In essence, Hosemann wants to approach any talk of Medicaid expansion via a more wholistic approach to health care in the state. Mississippians face several impediments to receiving adequate access to health care. Likewise, medical providers have certain concerns and issues that face them. And there is no single cure for all of them – not even Medicaid expansion. So, in that way, Hosemann’s approach makes not just political but practical sense, as well.

However, the glaring and growing reality is that the lack of Medicaid expansion in Mississippi is hurting our health care system. Continued threats to lack of access in rural areas, cost-savings for hospitals and health care coverage for working people who do not have employer-provided health care could all be addressed through Medicaid expansion.

It is sad that Hosemann has to take this approach to debating health care, but he recognizes an ugly truth about the state of our political discourse: Too many state leaders are incapable of debating an important issue because it once was politically advantageous to vilify it, and now they are too weak-willed to even contemplate changing their position.

But there are other state leaders, like Hosemann, who have kept an open mind and are willing to listen to what their constituents are telling them.
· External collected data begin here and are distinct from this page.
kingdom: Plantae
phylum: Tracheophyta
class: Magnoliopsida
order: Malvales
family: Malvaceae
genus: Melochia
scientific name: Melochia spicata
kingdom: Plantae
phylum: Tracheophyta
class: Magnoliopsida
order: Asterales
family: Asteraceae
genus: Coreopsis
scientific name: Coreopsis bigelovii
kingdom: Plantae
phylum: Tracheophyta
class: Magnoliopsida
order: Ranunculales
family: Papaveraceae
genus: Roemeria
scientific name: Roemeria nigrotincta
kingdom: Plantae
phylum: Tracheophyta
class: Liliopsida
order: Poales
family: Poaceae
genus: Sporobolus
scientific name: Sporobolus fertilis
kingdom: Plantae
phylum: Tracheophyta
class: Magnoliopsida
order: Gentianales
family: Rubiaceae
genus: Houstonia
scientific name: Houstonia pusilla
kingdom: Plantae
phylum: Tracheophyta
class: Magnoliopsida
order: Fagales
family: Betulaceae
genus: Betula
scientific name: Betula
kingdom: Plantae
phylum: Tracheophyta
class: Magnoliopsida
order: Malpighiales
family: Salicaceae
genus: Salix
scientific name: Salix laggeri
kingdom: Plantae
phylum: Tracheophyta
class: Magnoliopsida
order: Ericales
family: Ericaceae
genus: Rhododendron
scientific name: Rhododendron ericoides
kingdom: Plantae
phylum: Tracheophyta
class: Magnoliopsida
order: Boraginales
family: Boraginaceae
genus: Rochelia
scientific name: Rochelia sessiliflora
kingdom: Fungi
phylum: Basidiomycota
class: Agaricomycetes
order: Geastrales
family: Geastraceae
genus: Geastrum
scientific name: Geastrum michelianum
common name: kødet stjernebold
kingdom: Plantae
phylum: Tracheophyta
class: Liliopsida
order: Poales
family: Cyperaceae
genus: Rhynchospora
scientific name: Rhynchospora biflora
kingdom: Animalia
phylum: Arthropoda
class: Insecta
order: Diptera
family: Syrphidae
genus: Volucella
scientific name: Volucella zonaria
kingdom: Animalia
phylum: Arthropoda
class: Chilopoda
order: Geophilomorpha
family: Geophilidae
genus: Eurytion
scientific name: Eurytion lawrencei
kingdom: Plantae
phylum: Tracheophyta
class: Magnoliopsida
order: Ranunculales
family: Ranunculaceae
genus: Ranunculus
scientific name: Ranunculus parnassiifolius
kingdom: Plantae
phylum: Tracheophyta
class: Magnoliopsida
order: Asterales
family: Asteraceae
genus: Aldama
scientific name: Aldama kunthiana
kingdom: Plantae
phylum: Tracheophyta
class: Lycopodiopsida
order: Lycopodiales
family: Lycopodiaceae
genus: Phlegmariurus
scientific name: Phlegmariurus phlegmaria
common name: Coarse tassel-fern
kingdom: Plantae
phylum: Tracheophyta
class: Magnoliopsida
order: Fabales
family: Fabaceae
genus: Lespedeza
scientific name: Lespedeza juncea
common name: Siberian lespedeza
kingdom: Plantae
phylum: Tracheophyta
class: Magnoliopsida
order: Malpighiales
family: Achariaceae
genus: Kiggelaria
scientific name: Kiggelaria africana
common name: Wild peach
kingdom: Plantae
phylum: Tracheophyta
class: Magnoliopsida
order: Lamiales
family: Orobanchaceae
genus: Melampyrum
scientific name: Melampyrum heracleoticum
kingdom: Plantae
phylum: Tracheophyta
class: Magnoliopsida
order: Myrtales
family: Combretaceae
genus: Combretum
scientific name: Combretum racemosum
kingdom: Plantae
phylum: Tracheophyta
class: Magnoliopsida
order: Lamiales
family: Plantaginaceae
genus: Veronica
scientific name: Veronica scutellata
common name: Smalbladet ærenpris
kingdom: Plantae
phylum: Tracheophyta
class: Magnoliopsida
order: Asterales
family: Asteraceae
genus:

Sen. Chad McMahan, R-Guntown, recently said he believes it is time for a new discussion about Medicaid expansion for just that reason.

“I’m hearing from farmers, who are small business owners employing as many as 10 employees, that want health insurance for their families and their employees,” he wrote in a guest column to the Daily Journal. “Some of the largest corporations in the state are located in the district I represent, and they are expressing their desire to expand Medicaid for their employees and their families.”

Neither McMahan nor Hosemann are outright advocating for Medicaid expansion, but neither are refusing to consider it, either. They welcome a discussion because with serious issues facing Mississippi’s health care system, it would be irresponsible to ignore any possible solution.

As Hosemann put it in Tupelo last week: “I’ll tell you what I’m for, I’m for working people having the ability to have health care. You’ve got a mom making $50,000 and a dad making $50,000 – which is good money – but she gets cancer, and it breaks the family.”

Whatever you want to call it, it is time for Mississippi lawmakers to have a real conversation about the best solutions to our health care woes – and that includes taking an honest look at Medicaid expansion.